El Proceso ha muerto. Viva la independencia
Las elecciones del domingo nada han resuelto, y lo han complicado todo. Ya se veía a venir. El descalabro de la unidad independentista después de 2017, si es que nunca había existido de verdad, ya se manifestó rotundamente en las elecciones de 2021. Una pérdida de 700.000 votos. Y como en tres años no se ha hecho otra cosa que hurgar en la división, tanto en el plano político como en el civil –y por parte de todos–, es lógico que no se haya recuperado ninguno de los cientos de miles de desengañados por la gestión del Primero de Octubre.
Es cierto que el soberanismo más consecuente se repite a sí mismo que los independentistas están ahí, que nadie ha desertado por mucho que estén enfadados y decepcionados, y que quedan a la espera de tiempos mejores. Sin embargo, yo ya no estoy tan seguro de que todavía estén todos. Los análisis que se harán de los resultados del domingo quizás nos digan algo más preciso y cierto. Pero creo que también hay deserciones, pocas o muchas. No olvidemos que incluso en los momentos de mayor voluntad independentista, la proporción de los que además de quererla la veían posible siempre había sido baja. Y ahora, cuando incluso una parte del independentismo político ha aplazado sus expectativas a una o dos generaciones vista, es lógico que uno se decante por votar soluciones para el mientras tanto.
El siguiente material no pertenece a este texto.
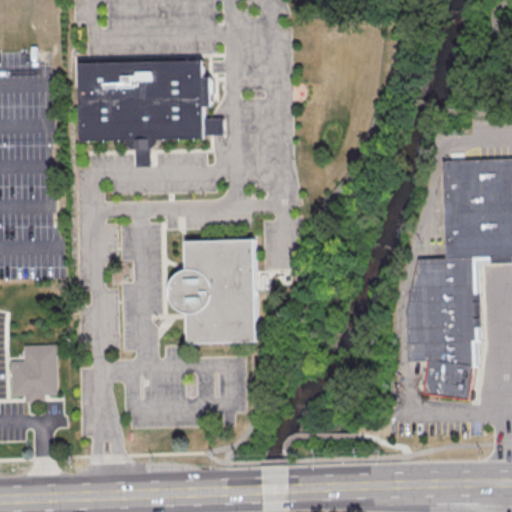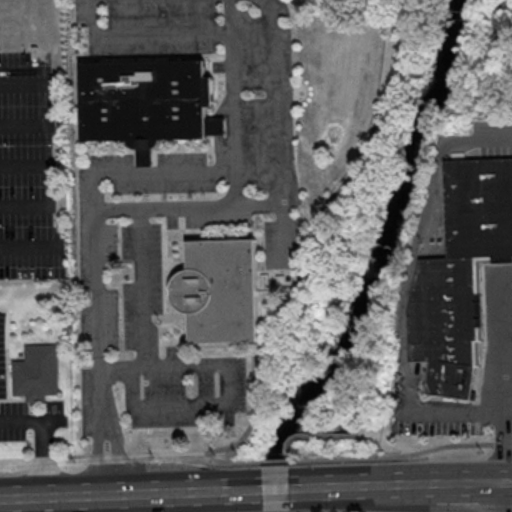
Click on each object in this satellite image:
road: (228, 15)
road: (269, 34)
road: (29, 82)
building: (148, 104)
building: (148, 105)
road: (30, 123)
road: (30, 166)
road: (141, 172)
road: (30, 200)
building: (480, 207)
road: (185, 208)
road: (31, 230)
road: (31, 258)
building: (449, 273)
building: (461, 273)
road: (410, 287)
building: (222, 289)
building: (222, 293)
building: (446, 298)
road: (145, 310)
building: (445, 326)
building: (447, 352)
road: (507, 372)
parking lot: (475, 377)
building: (36, 378)
building: (454, 379)
road: (214, 403)
road: (510, 412)
road: (49, 434)
road: (138, 453)
road: (227, 460)
road: (507, 481)
road: (470, 482)
road: (379, 486)
road: (305, 489)
road: (275, 490)
road: (130, 495)
road: (499, 496)
road: (507, 496)
road: (177, 503)
road: (55, 504)
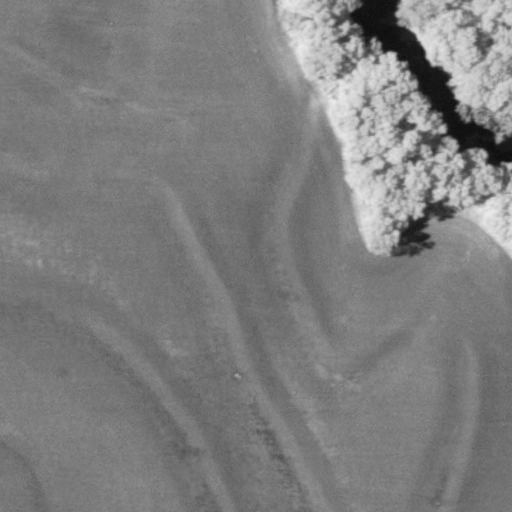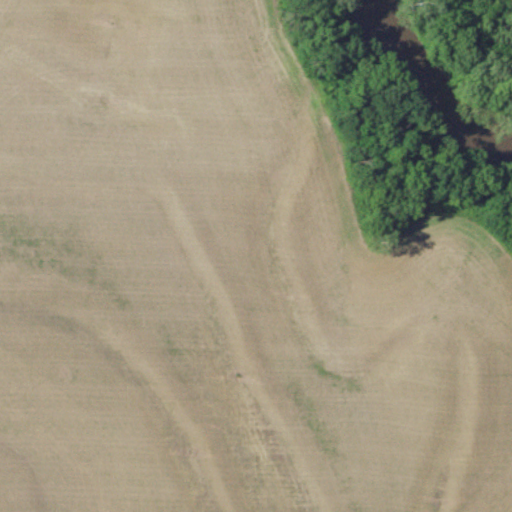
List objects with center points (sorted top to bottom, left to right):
river: (434, 76)
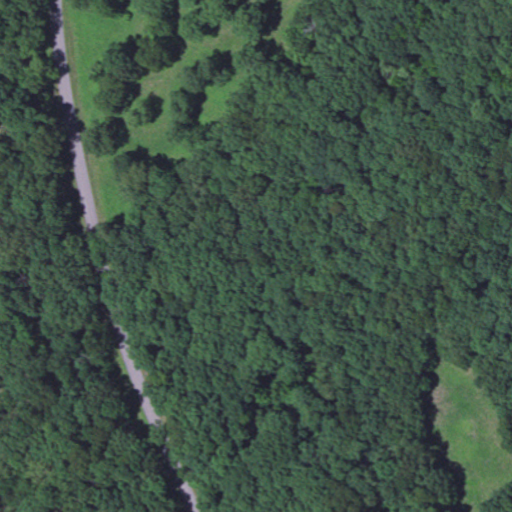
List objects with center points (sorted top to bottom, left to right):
road: (104, 262)
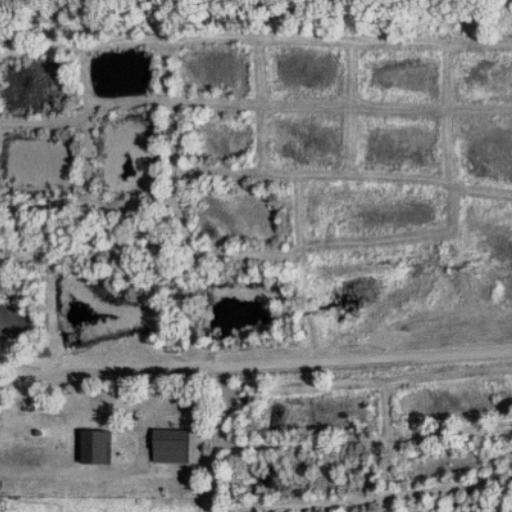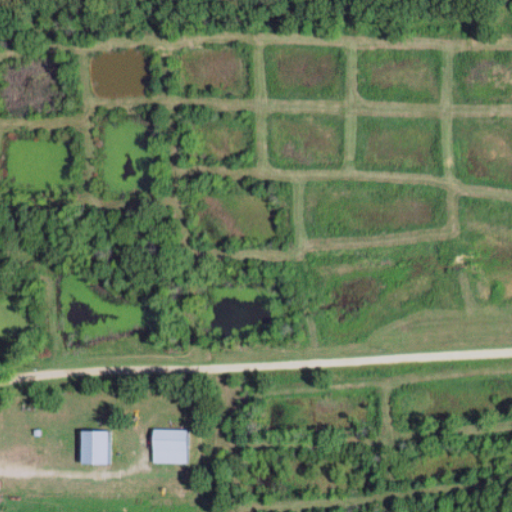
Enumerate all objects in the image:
road: (172, 368)
building: (174, 447)
building: (99, 449)
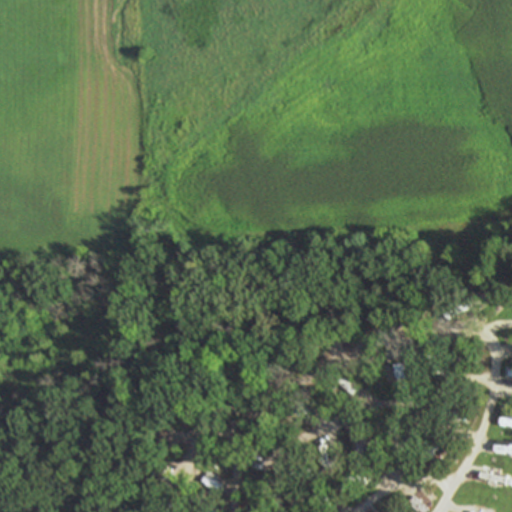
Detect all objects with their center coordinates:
road: (259, 330)
road: (482, 434)
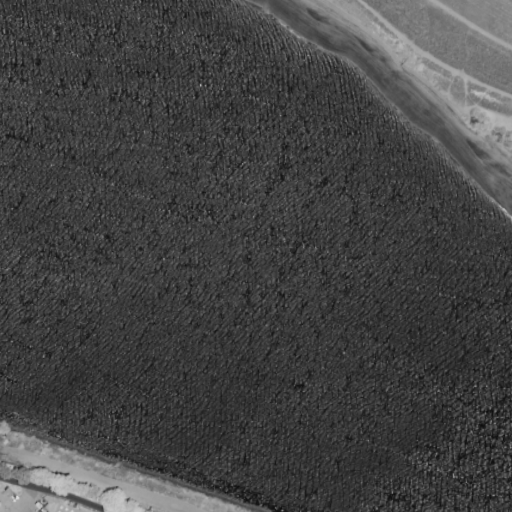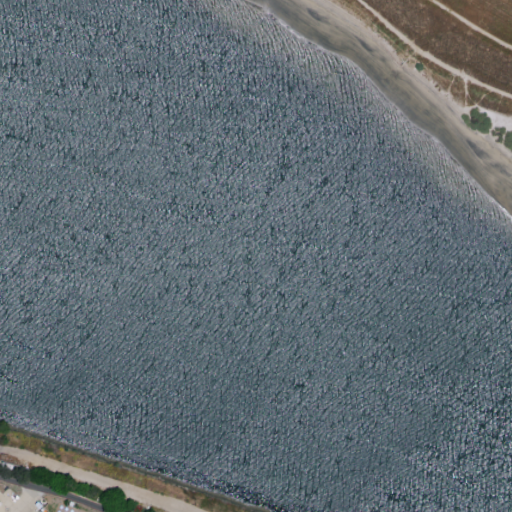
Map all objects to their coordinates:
road: (455, 38)
park: (432, 60)
road: (92, 480)
theme park: (88, 482)
road: (48, 494)
building: (4, 500)
road: (25, 500)
park: (62, 510)
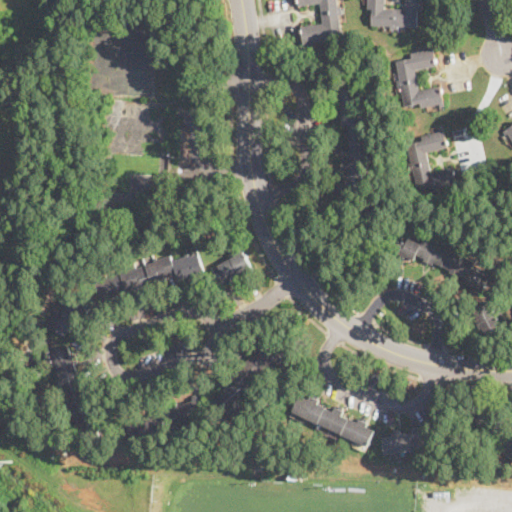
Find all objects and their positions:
building: (395, 13)
building: (395, 14)
building: (323, 22)
building: (323, 22)
road: (492, 25)
building: (25, 32)
road: (263, 33)
road: (230, 47)
park: (102, 54)
park: (136, 56)
road: (265, 76)
building: (418, 79)
building: (418, 79)
road: (232, 83)
road: (486, 97)
road: (230, 129)
building: (509, 130)
road: (304, 131)
building: (508, 132)
road: (265, 133)
road: (199, 134)
building: (353, 142)
building: (354, 142)
building: (430, 162)
building: (430, 162)
road: (234, 173)
building: (140, 185)
road: (272, 189)
road: (249, 233)
road: (283, 259)
building: (444, 259)
building: (445, 260)
road: (307, 261)
building: (232, 266)
building: (234, 267)
building: (151, 273)
building: (148, 275)
road: (281, 286)
road: (414, 298)
building: (67, 314)
road: (306, 314)
building: (71, 315)
road: (365, 316)
building: (487, 319)
building: (490, 320)
road: (125, 333)
road: (398, 335)
road: (331, 337)
road: (434, 345)
road: (477, 350)
road: (378, 363)
building: (254, 371)
road: (427, 379)
building: (71, 380)
road: (471, 384)
road: (511, 387)
building: (74, 388)
road: (365, 390)
building: (169, 416)
building: (164, 418)
building: (333, 418)
building: (335, 419)
building: (497, 429)
building: (407, 440)
building: (410, 441)
power tower: (13, 460)
road: (473, 497)
parking lot: (468, 498)
park: (244, 507)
Hay quien pensará que cuando la independencia vuelva a estar en el horizonte ya hablaremos de ello.
Pero tampoco todo es sólo una cuestión de deserciones individuales. En siete años, de 2017 a 2024, el país ha ido cambiando muy rápidamente en demografía, en preocupaciones y aspiraciones, en esperanzas de emancipación pero también en procesos de desvinculación nacional. Las formas de concebir y vivir la política –con desconfianza, con suspicacias antipartido y sobre todo con prejuicios antipolíticos– también han llevado a establecer grandes distancias entre los discursos políticos convencionales y la actual conversación pública. Desde las dicotomías cada vez más confusas entre derecha e izquierda que ya no dicen nada, a quienes ya no les incomoda que los sitúen en la extrema derecha, que les traten de racistas o que les digan que viven atrapados en una cultura patriarcal . Ni siquiera entre los más jóvenes, como hemos visto en algunas de las últimas encuestas. La ideología woke, la corrección política o la cultura de la cancelación, a la mayoría de la población les suenan forasteras –¡lo son!– y sobre todo impostadas y coercitivas: alejan de los principios que defienden más que seducen.
Así, habría que saber si en este nuevo contexto lo del derecho a decidir que removió la antigua confortabilidad autonómica todavía tiene tanta fuerza movilizadora. Recordemos que una de las primeras grandes manifestaciones rupturistas, en 2007 en Barcelona, se produjo después de una serie de graves averías eléctricas y de Renfe. Ahora el colapso de toda la red de Cercanías no parece haber tenido ningún impacto a la hora de restar votos al PSC, que es el partido más directamente responsable de la desidia a la hora de invertir en ellos. Y no estoy seguro de que la denuncia clara de expolio fiscal que últimamente ha hecho el gobierno de Pere Aragonès le haya aportado ningún voto. Por no decir el hecho de haber conseguido la ley de amnistía: ¡tres escasos diputados de más a Junts! Otros tiempos, otras perspectivas, otras sensibilidades… y otras insensibilidades.
Todo esto, claro, son intuiciones que sólo tomarían su valor si pudiéramos documentarlas. Pero los resultados del domingo cuentan y hablan. ERC se hunde, y si Junts no lo ha hecho es por la fuerza del presidente en el exilio, Carles Puigdemont. Pero sin Puigdemont, Junts habría acompañado a ERC en el derrumbe. Y la victoria de Salvador Illa ha sido más por falta de un adversario convincente, por haber recibido votos de unos rivales en derrota y por el chantaje emocional realizado por la metrópoli en la colonia, que por méritos propios. Por otra parte, una victoria pírrica, la socialista, que tal y como están las cosas puede no ahorrarle unas nuevas elecciones.
No digo que el independentismo haya terminado. Ni siquiera que deba repensarse como horizonte. Lo que no es necesario es revisar los objetivos sino reflexionar críticamente sobre las estrategias, el relato y la acción, la organización, los liderazgos. Y es necesario que las formas de confrontación reales y simbólicas estén a la altura de los tiempos actuales. Hay que darse cuenta de que desde que todo empezó a principios de siglo XXI con las viejas provocaciones aznarianas y guerristas o el fracaso del Estatut de 2006 ha llovido mucho. Y que hay que volver a estudiar a fondo los nuevos perfiles de una sociedad que ya no es la que llegó confiada y enardecida al Primero de Octubre de 2017. ¿El Proceso ha muerto? Pues viva la independencia.